Ese día, cuando me toco mi turno de ir al baño, vi cómo los generales y
estrategas estaban bebiendo y jugando dominó. Me demoré dos segundos en
tomar la decisión de no recargar la MX100 y dar el inicio del fin de
esta guerra. No tuve duda que era la mejor decisión, incluso para
los habitantes de Ticlo. Aún en la guerra se puede ser digno e íntegro,
incluso con el enemigo, eso me diferencia de un asesino común y corriente. A pesar de haber dado muerte a muchos, he conservado mi humanidad y por
eso actúe como uno."
No
hubo explicación detallada de nuestra sentencia. 20 años para mí, 10 para Jiménez. Fui esposado y sacado del tribunal por una puerta trasera hacia la calle en donde me esperaba el furgón. Un gendarme me empuja con firmeza en dirección al furgón que me llevaría a la penitenciaria.

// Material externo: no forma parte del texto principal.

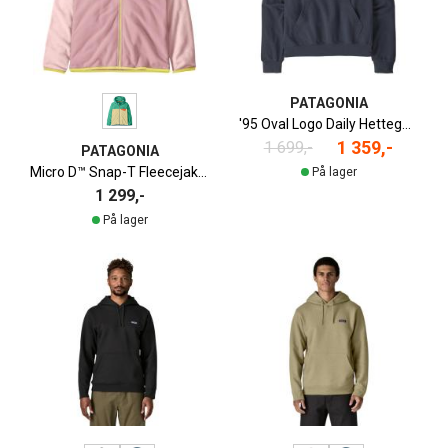
PATAGONIA
'95 Oval Logo Daily Hettegenser Dame
1 359,-
1 699,-
PATAGONIA
Micro D™ Snap-T Fleecejakke Junior
På lager
1 299,-
På lager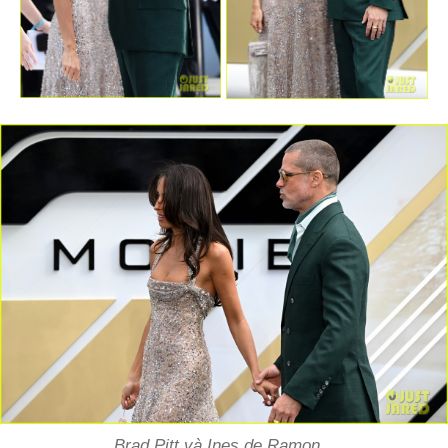
Brad Pitt và Ines de Ramon.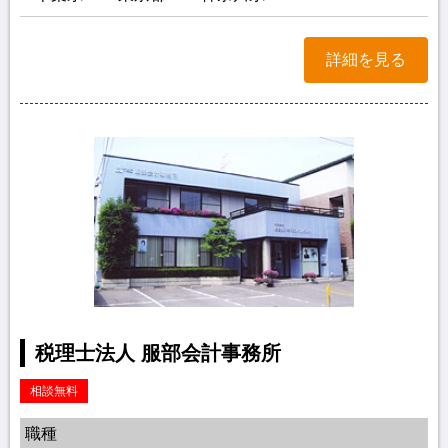
詳細を見る
税理士法人 服部会計事務所
相談無料
職種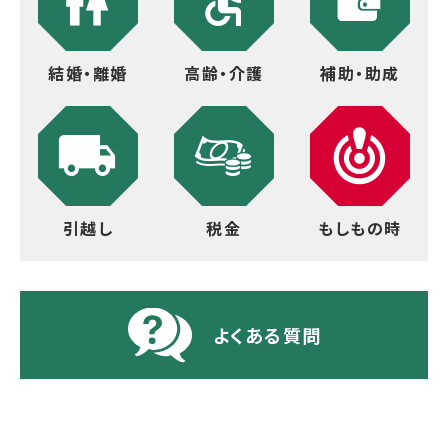
結婚・離婚
高齢・介護
補助・助成
引越し
税金
もしもの時
よくある質問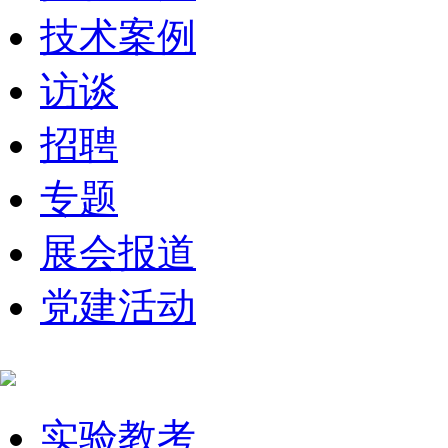
技术案例
访谈
招聘
专题
展会报道
党建活动
实验教考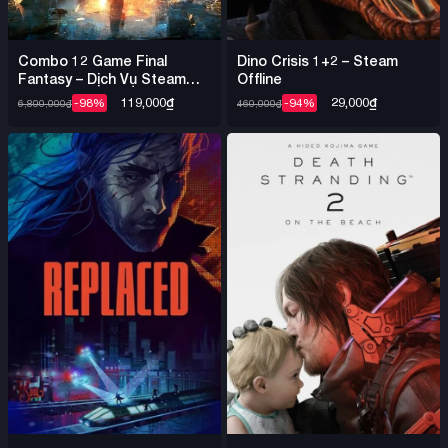
Combo 12 Game Final
Dino Crisis 1+2 – Steam
Fantasy – Dịch Vụ Steam
Offline
Offline Nhiều Game
119,000
₫
29,000
₫
-98%
-94%
6,800,000
₫
460,000
₫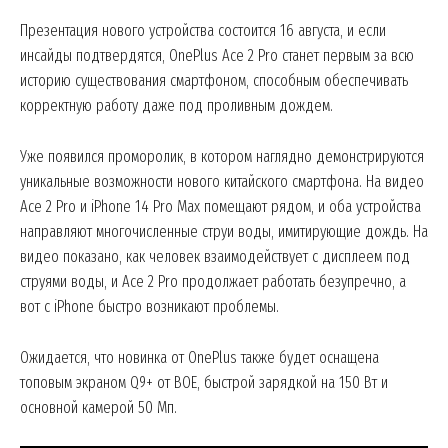
Презентация нового устройства состоится 16 августа, и если
инсайды подтвердятся, OnePlus Асе 2 Pro станет первым за всю
историю существования смартфоном, способным обеспечивать
корректную работу даже под проливным дождем.
Уже появился проморолик, в котором наглядно демонстрируются
уникальные возможности нового китайского смартфона. На видео
Асе 2 Pro и iPhone 14 Pro Max помещают рядом, и оба устройства
направляют многочисленные струи воды, имитирующие дождь. На
видео показано, как человек взаимодействует с дисплеем под
струями воды, и Асе 2 Pro продолжает работать безупречно, а
вот с iPhone быстро возникают проблемы.
Ожидается, что новинка от OnePlus также будет оснащена
топовым экраном Q9+ от BOE, быстрой зарядкой на 150 Вт и
основной камерой 50 Мп.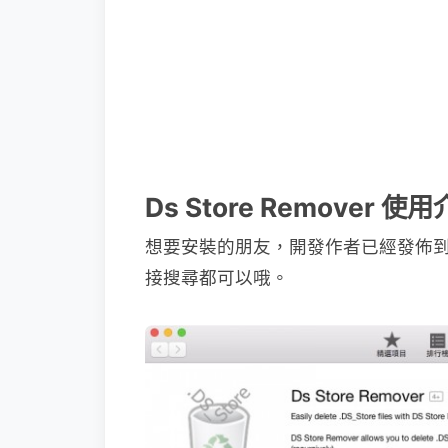
Ds Store Remover 使
想要安裝的朋友，開發作者已經發佈到 M
接搜尋都可以哦。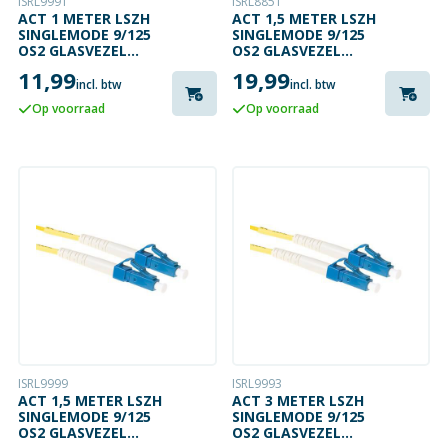
ISRL9991
ISRL8851
ACT 1 METER LSZH
ACT 1,5 METER LSZH
SINGLEMODE 9/125
SINGLEMODE 9/125
OS2 GLASVEZEL
OS2 GLASVEZEL
PATCHKABEL
PATCHKABEL
11,99
19,99
SIMPLEX MET LC
DUPLEX MET SC/APC
incl. btw
incl. btw
CONNECTOREN
EN LC/UPC
Op voorraad
Op voorraad
CONNECTOREN
ISRL9999
ISRL9993
ACT 1,5 METER LSZH
ACT 3 METER LSZH
SINGLEMODE 9/125
SINGLEMODE 9/125
OS2 GLASVEZEL
OS2 GLASVEZEL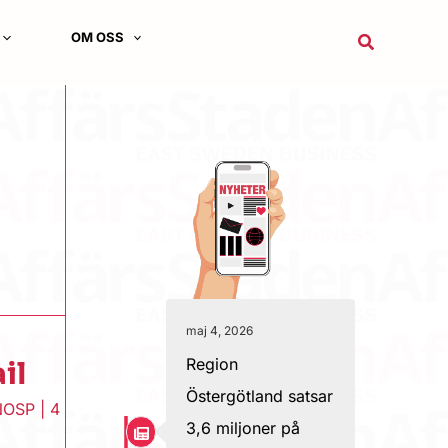
OM OSS
Sök
maj 4, 2026
Region
il
Östergötland satsar
NOSP
|
4
3,6 miljoner på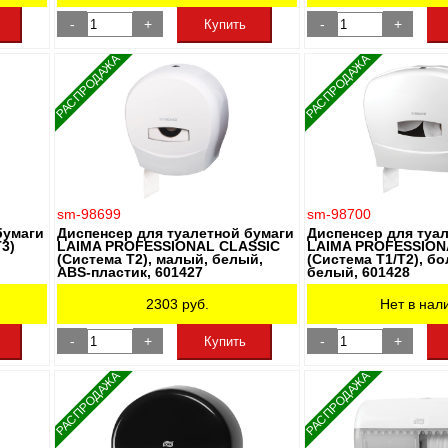
-
+
-
+
Купить
РАСПРОДАЖА
РАСПРОДАЖА
sm-98699
sm-98700
бумаги
Диспенсер для туалетной бумаги
Диспенсер для туа
3)
LAIMA PROFESSIONAL CLASSIC
LAIMA PROFESSION
(Система T2), малый, белый,
(Система T1/T2), б
ABS-пластик, 601427
белый, 601428
2303
руб.
Нет в нал
-
+
-
+
Купить
РАСПРОДАЖА
РАСПРОДАЖА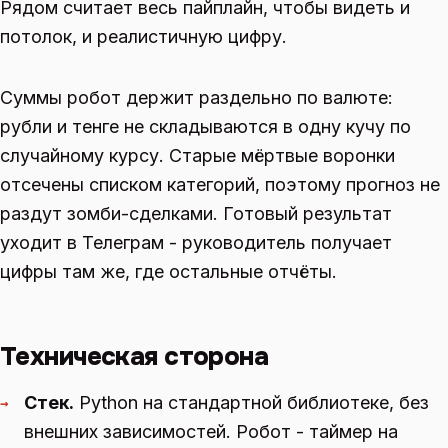
Рядом считает весь пайплайн, чтобы видеть и
потолок, и реалистичную цифру.
Суммы робот держит раздельно по валюте:
рубли и тенге не складываются в одну кучу по
случайному курсу. Старые мёртвые воронки
отсечены списком категорий, поэтому прогноз не
раздут зомби-сделками. Готовый результат
уходит в Телеграм - руководитель получает
цифры там же, где остальные отчёты.
Техническая сторона
Стек.
Python на стандартной библиотеке, без
→
внешних зависимостей. Робот - таймер на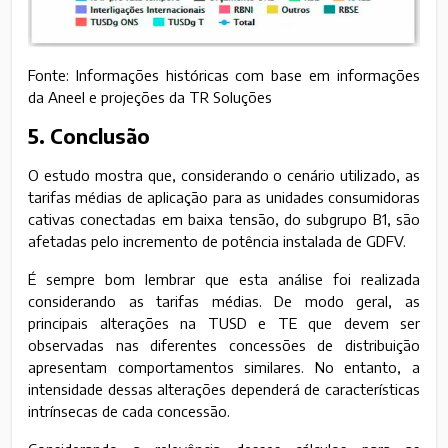
Fonte: Informações históricas com base em informações
da Aneel e projeções da TR Soluções
5. Conclusão
O estudo mostra que, considerando o cenário utilizado, as
tarifas médias de aplicação para as unidades consumidoras
cativas conectadas em baixa tensão, do subgrupo B1, são
afetadas pelo incremento de potência instalada de GDFV.
É sempre bom lembrar que esta análise foi realizada
considerando as tarifas médias. De modo geral, as
principais alterações na TUSD e TE que devem ser
observadas nas diferentes concessões de distribuição
apresentam comportamentos similares. No entanto, a
intensidade dessas alterações dependerá de características
intrínsecas de cada concessão.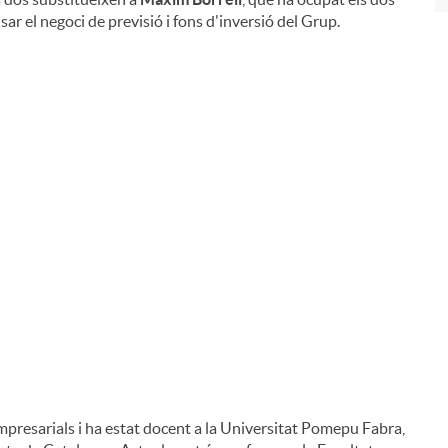
sar el negoci de previsió i fons d'inversió del Grup.
presarials i ha estat docent a la Universitat Pomepu Fabra,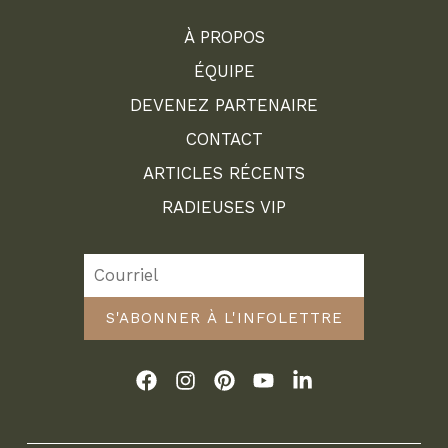
À PROPOS
ÉQUIPE
DEVENEZ PARTENAIRE
CONTACT
ARTICLES RÉCENTS
RADIEUSES VIP
S'ABONNER À L'INFOLETTRE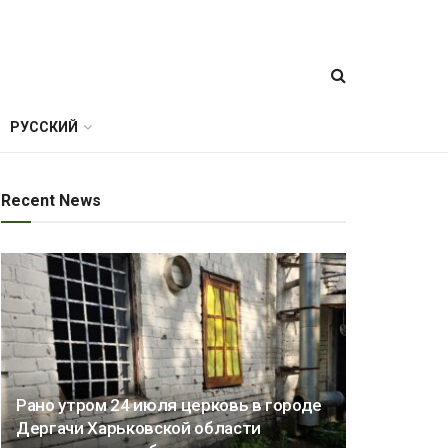
РУССКИЙ
Recent News
Рано утром 24 июля церковь в городе
Дергачи Харьковской области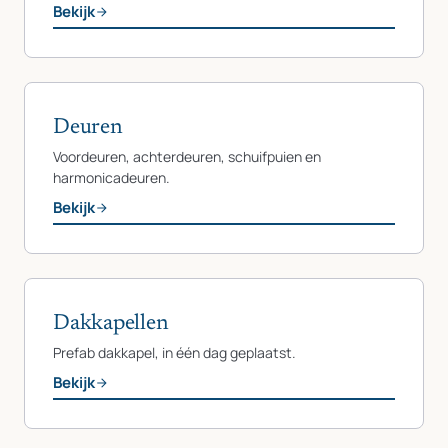
Bekijk
Deuren
Voordeuren, achterdeuren, schuifpuien en
harmonicadeuren.
Bekijk
Dakkapellen
Prefab dakkapel, in één dag geplaatst.
Bekijk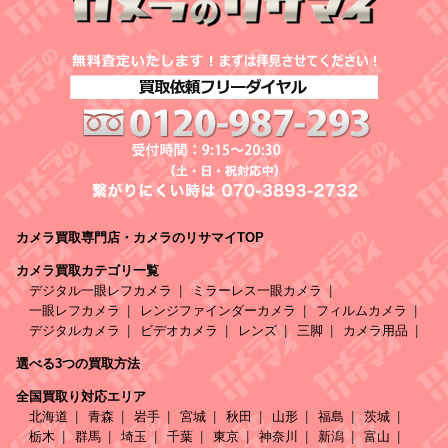
カメラ買取専門店・カメラのリサマイTOP
カメラ買取カテゴリ一覧
デジタル一眼レフカメラ
ミラーレス一眼カメラ
一眼レフカメラ
レンジファインダーカメラ
フィルムカメラ
デジタルカメラ
ビデオカメラ
レンズ
三脚
カメラ用品
選べる3つの買取方法
全国買取り対応エリア
北海道
青森
岩手
宮城
秋田
山形
福島
茨城
栃木
群馬
埼玉
千葉
東京
神奈川
新潟
富山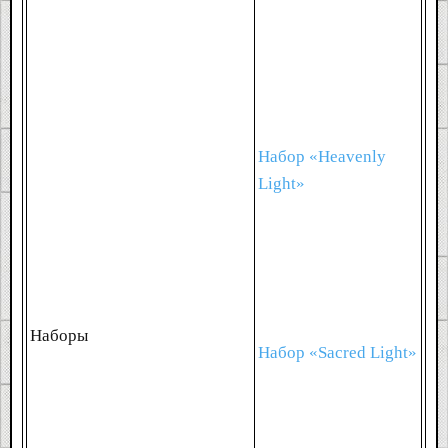
Набор «Heavenly
Light»
Наборы
Набор «Sacred Light»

Antes de subirme al furgón el gendarme me habla, y con un marcado acento
Ticlano me dice: "soldado, tus palabras en el juicio te salvaron de la humillación a la que
tu país te condena, 20 años de cárcel. Te daremos el final que un soldado merece" y me cerró un ojo. El gendarme con una gran sonrisa cerró la puerta del furgón. Nunca había visto a un Ticlano sonreír, se veía como cualquiera que ríe, satisfecho.
El furgón hizo sonar las ruedas al partir. Dimos la vuelta a la cuadra y a toda velocidad nos subimos a la vereda, deteniéndonos casi al frente del tribunal. El techo del furgón salió expulsado hacia arriba dejando expuesta una MX100, cargada y lista. Casi todos los asistentes al juicio estaban amontonados como ovejas en las blancas y largas escaleras de los tribunales.
Comenzó la
música que nunca pensé escuchar nuevamente. La MX100 cantaba su
obra maestra, como nunca la había escuchado. Esta vez no se detuvo a los 10
segundos. Masacre. El furgón partio conmigo y Jiménez con rumbo desconocido.
Al amanecer le dije a Jiménez, "Lo que es justo, es justo". Él asintió seriamente. Sin vendarnos los ojos, mirando al frente y libres de amarras, esperamos nuestra ejecución frente a los 748 Ticlanos sobrevivientes de la guerra y que hoy celebraban su primera victoria.